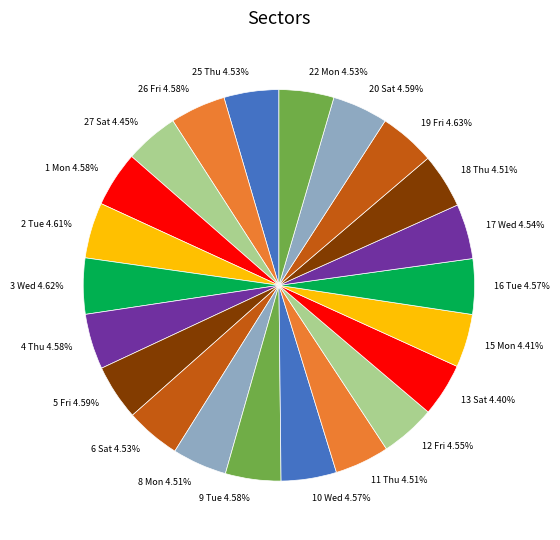

To the nearest percent, what portion does 20 Sat represent?

5%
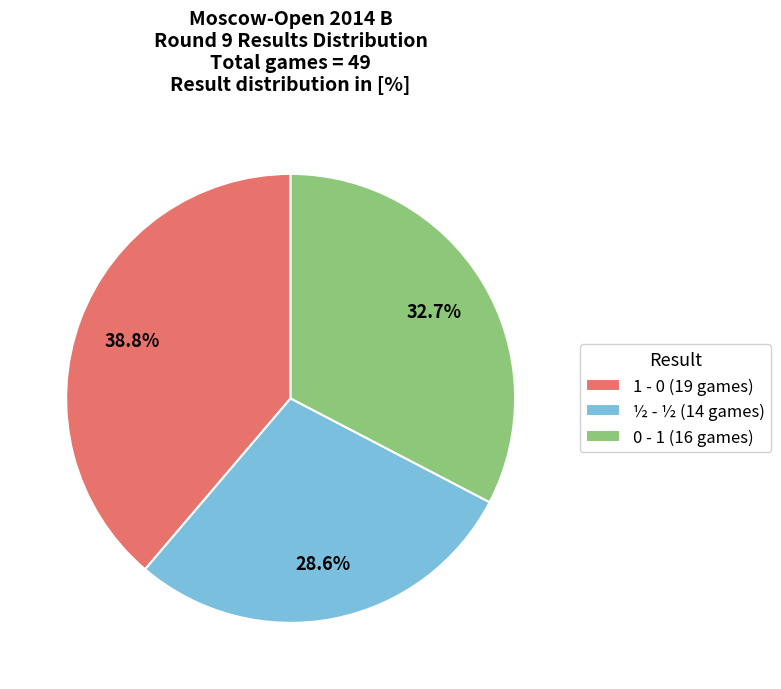

Is the sum of ½ - ½ and 0 - 1 greater than half?

Yes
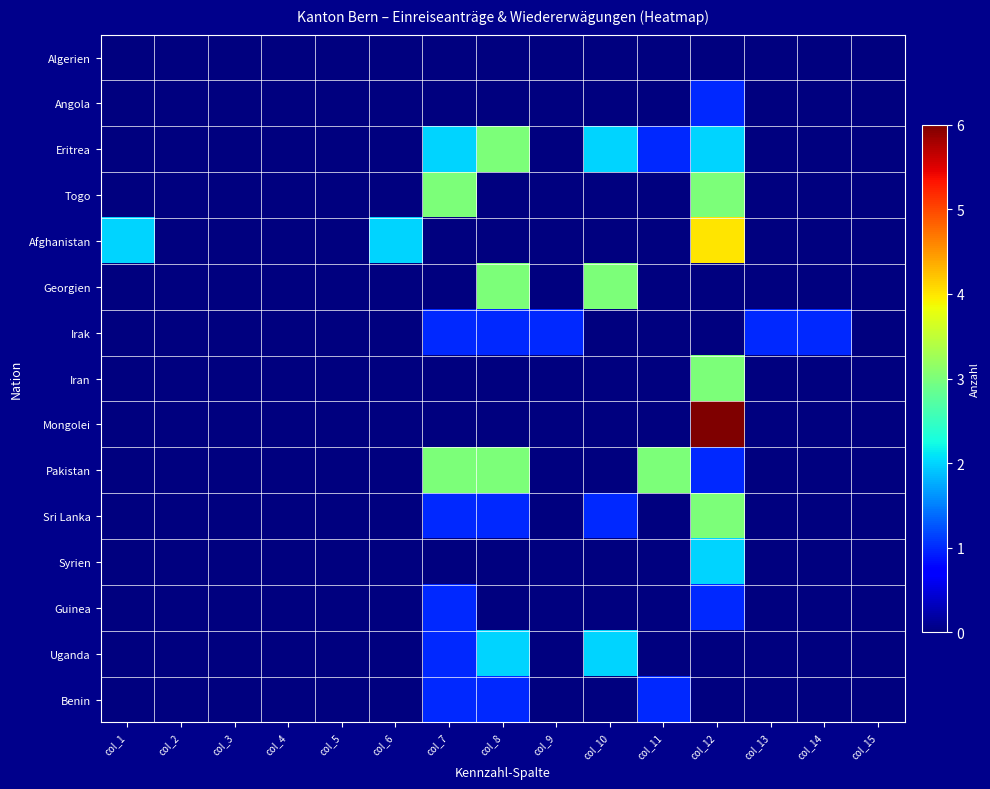

Rank the series at col_8 from highest to lowest value.

Eritrea, Georgien, Pakistan, Uganda, Irak, Sri Lanka, Benin, Algerien, Angola, Togo, Afghanistan, Iran, Mongolei, Syrien, Guinea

◇ ◇ ◇ ◇

Prompt: Give back all of the data above word for word, omitting the pictures.

Exercise answer:
To the nearest percent, what portion does 20 Sat represent?

5%

Is the sum of ½ - ½ and 0 - 1 greater than half?

Yes

Rank the series at col_8 from highest to lowest value.

Eritrea, Georgien, Pakistan, Uganda, Irak, Sri Lanka, Benin, Algerien, Angola, Togo, Afghanistan, Iran, Mongolei, Syrien, Guinea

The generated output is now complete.